Check every line below for the string "none", and copy the lines that contain it.

▶ **Data listing**:
◇ ◇ ◇ ◇ ◇ ◇ ◇

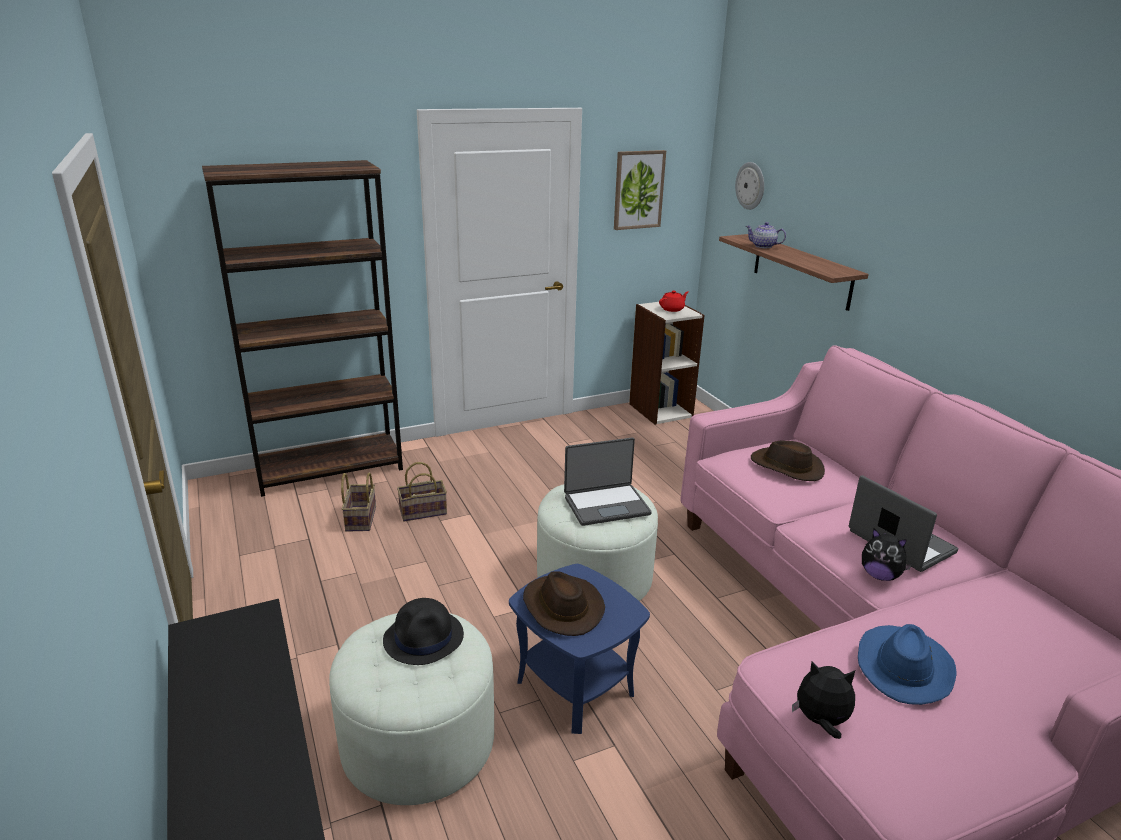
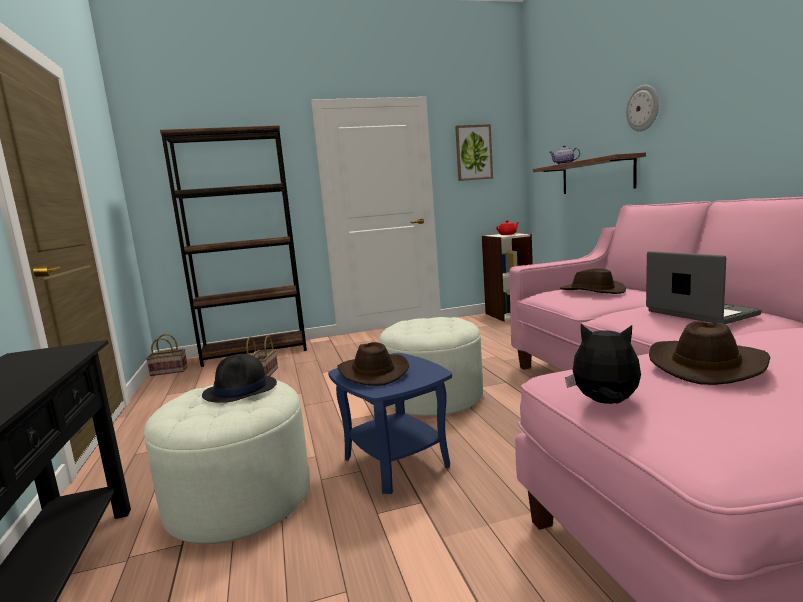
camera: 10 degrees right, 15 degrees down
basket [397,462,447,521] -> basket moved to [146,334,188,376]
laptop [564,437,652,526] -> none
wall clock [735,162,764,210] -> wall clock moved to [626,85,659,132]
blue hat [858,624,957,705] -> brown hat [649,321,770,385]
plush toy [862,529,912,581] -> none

◇ ◇ ◇ ◇ ◇ ◇ ◇

▶ **Exercise result**:
laptop [564,437,652,526] -> none
plush toy [862,529,912,581] -> none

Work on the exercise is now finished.